_WHAT TO DO:_
Each entry needs to be duplicated exactly.

____

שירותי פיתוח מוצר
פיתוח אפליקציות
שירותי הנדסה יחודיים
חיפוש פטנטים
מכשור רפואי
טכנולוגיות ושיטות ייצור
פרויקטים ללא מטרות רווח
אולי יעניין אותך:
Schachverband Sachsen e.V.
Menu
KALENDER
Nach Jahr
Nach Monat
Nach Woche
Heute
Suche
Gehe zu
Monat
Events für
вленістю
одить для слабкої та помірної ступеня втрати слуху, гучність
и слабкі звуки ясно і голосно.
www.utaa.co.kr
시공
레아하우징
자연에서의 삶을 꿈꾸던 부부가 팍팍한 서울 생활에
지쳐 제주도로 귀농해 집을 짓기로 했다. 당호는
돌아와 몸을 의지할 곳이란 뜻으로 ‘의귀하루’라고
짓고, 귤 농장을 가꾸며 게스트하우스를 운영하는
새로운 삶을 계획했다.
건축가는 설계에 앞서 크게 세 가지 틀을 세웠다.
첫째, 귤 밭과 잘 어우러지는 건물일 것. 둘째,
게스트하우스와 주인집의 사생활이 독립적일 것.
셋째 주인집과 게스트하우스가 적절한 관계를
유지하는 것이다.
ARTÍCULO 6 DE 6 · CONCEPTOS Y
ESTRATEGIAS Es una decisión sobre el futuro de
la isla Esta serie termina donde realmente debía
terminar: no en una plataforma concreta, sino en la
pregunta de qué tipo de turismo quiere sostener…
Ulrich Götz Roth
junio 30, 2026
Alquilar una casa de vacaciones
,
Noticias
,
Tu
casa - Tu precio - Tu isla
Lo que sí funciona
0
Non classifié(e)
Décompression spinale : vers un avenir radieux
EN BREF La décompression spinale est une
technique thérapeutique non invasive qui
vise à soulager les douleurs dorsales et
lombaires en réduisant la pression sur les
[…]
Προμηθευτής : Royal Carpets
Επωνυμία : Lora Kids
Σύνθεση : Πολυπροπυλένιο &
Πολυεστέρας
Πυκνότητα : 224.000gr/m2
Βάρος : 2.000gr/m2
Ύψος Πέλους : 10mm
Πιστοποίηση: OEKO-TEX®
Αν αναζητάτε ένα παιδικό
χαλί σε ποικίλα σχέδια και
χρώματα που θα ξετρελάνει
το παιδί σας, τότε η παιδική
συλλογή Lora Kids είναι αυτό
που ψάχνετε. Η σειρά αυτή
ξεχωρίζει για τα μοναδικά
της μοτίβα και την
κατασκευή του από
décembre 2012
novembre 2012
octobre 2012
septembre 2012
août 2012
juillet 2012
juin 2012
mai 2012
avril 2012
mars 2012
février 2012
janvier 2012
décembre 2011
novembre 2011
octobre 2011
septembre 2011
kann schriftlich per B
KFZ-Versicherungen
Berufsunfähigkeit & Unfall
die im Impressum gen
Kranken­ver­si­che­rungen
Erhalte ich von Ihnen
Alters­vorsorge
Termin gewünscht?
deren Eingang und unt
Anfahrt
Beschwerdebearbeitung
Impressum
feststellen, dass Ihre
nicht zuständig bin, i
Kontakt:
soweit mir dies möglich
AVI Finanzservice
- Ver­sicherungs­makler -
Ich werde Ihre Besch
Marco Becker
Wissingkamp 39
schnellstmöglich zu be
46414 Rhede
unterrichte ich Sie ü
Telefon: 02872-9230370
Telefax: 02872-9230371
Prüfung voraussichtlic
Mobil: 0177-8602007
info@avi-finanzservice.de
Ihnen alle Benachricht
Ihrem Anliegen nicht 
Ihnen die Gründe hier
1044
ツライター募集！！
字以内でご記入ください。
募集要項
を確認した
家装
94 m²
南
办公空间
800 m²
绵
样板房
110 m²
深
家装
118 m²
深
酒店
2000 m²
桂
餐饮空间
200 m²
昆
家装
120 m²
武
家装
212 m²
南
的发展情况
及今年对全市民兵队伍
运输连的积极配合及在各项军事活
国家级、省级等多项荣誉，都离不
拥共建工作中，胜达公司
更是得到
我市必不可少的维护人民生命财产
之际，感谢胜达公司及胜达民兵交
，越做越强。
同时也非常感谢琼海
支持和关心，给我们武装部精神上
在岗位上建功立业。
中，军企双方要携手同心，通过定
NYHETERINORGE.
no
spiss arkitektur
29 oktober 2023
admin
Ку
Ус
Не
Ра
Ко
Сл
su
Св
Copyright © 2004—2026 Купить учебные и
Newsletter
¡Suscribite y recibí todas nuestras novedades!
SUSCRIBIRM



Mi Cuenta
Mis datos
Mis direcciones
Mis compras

____

_EXERCISE RESPONSE:_
שירותי פיתוח מוצר
פיתוח אפליקציות
שירותי הנדסה יחודיים
חיפוש פטנטים
מכשור רפואי
טכנולוגיות ושיטות ייצור
פרויקטים ללא מטרות רווח
אולי יעניין אותך:
Schachverband Sachsen e.V.
Menu
KALENDER
Nach Jahr
Nach Monat
Nach Woche
Heute
Suche
Gehe zu
Monat
Events für
вленістю
одить для слабкої та помірної ступеня втрати слуху, гучність
и слабкі звуки ясно і голосно.
www.utaa.co.kr
시공
레아하우징
자연에서의 삶을 꿈꾸던 부부가 팍팍한 서울 생활에
지쳐 제주도로 귀농해 집을 짓기로 했다. 당호는
돌아와 몸을 의지할 곳이란 뜻으로 ‘의귀하루’라고
짓고, 귤 농장을 가꾸며 게스트하우스를 운영하는
새로운 삶을 계획했다.
건축가는 설계에 앞서 크게 세 가지 틀을 세웠다.
첫째, 귤 밭과 잘 어우러지는 건물일 것. 둘째,
게스트하우스와 주인집의 사생활이 독립적일 것.
셋째 주인집과 게스트하우스가 적절한 관계를
유지하는 것이다.
ARTÍCULO 6 DE 6 · CONCEPTOS Y
ESTRATEGIAS Es una decisión sobre el futuro de
la isla Esta serie termina donde realmente debía
terminar: no en una plataforma concreta, sino en la
pregunta de qué tipo de turismo quiere sostener…
Ulrich Götz Roth
junio 30, 2026
Alquilar una casa de vacaciones
,
Noticias
,
Tu
casa - Tu precio - Tu isla
Lo que sí funciona
0
Non classifié(e)
Décompression spinale : vers un avenir radieux
EN BREF La décompression spinale est une
technique thérapeutique non invasive qui
vise à soulager les douleurs dorsales et
lombaires en réduisant la pression sur les
[…]
Προμηθευτής : Royal Carpets
Επωνυμία : Lora Kids
Σύνθεση : Πολυπροπυλένιο &
Πολυεστέρας
Πυκνότητα : 224.000gr/m2
Βάρος : 2.000gr/m2
Ύψος Πέλους : 10mm
Πιστοποίηση: OEKO-TEX®
Αν αναζητάτε ένα παιδικό
χαλί σε ποικίλα σχέδια και
χρώματα που θα ξετρελάνει
το παιδί σας, τότε η παιδική
συλλογή Lora Kids είναι αυτό
που ψάχνετε. Η σειρά αυτή
ξεχωρίζει για τα μοναδικά
της μοτίβα και την
κατασκευή του από
décembre 2012
novembre 2012
octobre 2012
septembre 2012
août 2012
juillet 2012
juin 2012
mai 2012
avril 2012
mars 2012
février 2012
janvier 2012
décembre 2011
novembre 2011
octobre 2011
septembre 2011
kann schriftlich per B
KFZ-Versicherungen
Berufsunfähigkeit & Unfall
die im Impressum gen
Kranken­ver­si­che­rungen
Erhalte ich von Ihnen
Alters­vorsorge
Termin gewünscht?
deren Eingang und unt
Anfahrt
Beschwerdebearbeitung
Impressum
feststellen, dass Ihre
nicht zuständig bin, i
Kontakt:
soweit mir dies möglich
AVI Finanzservice
- Ver­sicherungs­makler -
Ich werde Ihre Besch
Marco Becker
Wissingkamp 39
schnellstmöglich zu be
46414 Rhede
unterrichte ich Sie ü
Telefon: 02872-9230370
Telefax: 02872-9230371
Prüfung voraussichtlic
Mobil: 0177-8602007
info@avi-finanzservice.de
Ihnen alle Benachricht
Ihrem Anliegen nicht 
Ihnen die Gründe hier
1044
ツライター募集！！
字以内でご記入ください。
募集要項
を確認した
家装
94 m²
南
办公空间
800 m²
绵
样板房
110 m²
深
家装
118 m²
深
酒店
2000 m²
桂
餐饮空间
200 m²
昆
家装
120 m²
武
家装
212 m²
南
的发展情况
及今年对全市民兵队伍
运输连的积极配合及在各项军事活
国家级、省级等多项荣誉，都离不
拥共建工作中，胜达公司
更是得到
我市必不可少的维护人民生命财产
之际，感谢胜达公司及胜达民兵交
，越做越强。
同时也非常感谢琼海
支持和关心，给我们武装部精神上
在岗位上建功立业。
中，军企双方要携手同心，通过定
NYHETERINORGE.
no
spiss arkitektur
29 oktober 2023
admin
Ку
Ус
Не
Ра
Ко
Сл
su
Св
Copyright © 2004—2026 Купить учебные и
Newsletter
¡Suscribite y recibí todas nuestras novedades!
SUSCRIBIRM



Mi Cuenta
Mis datos
Mis direcciones
Mis compras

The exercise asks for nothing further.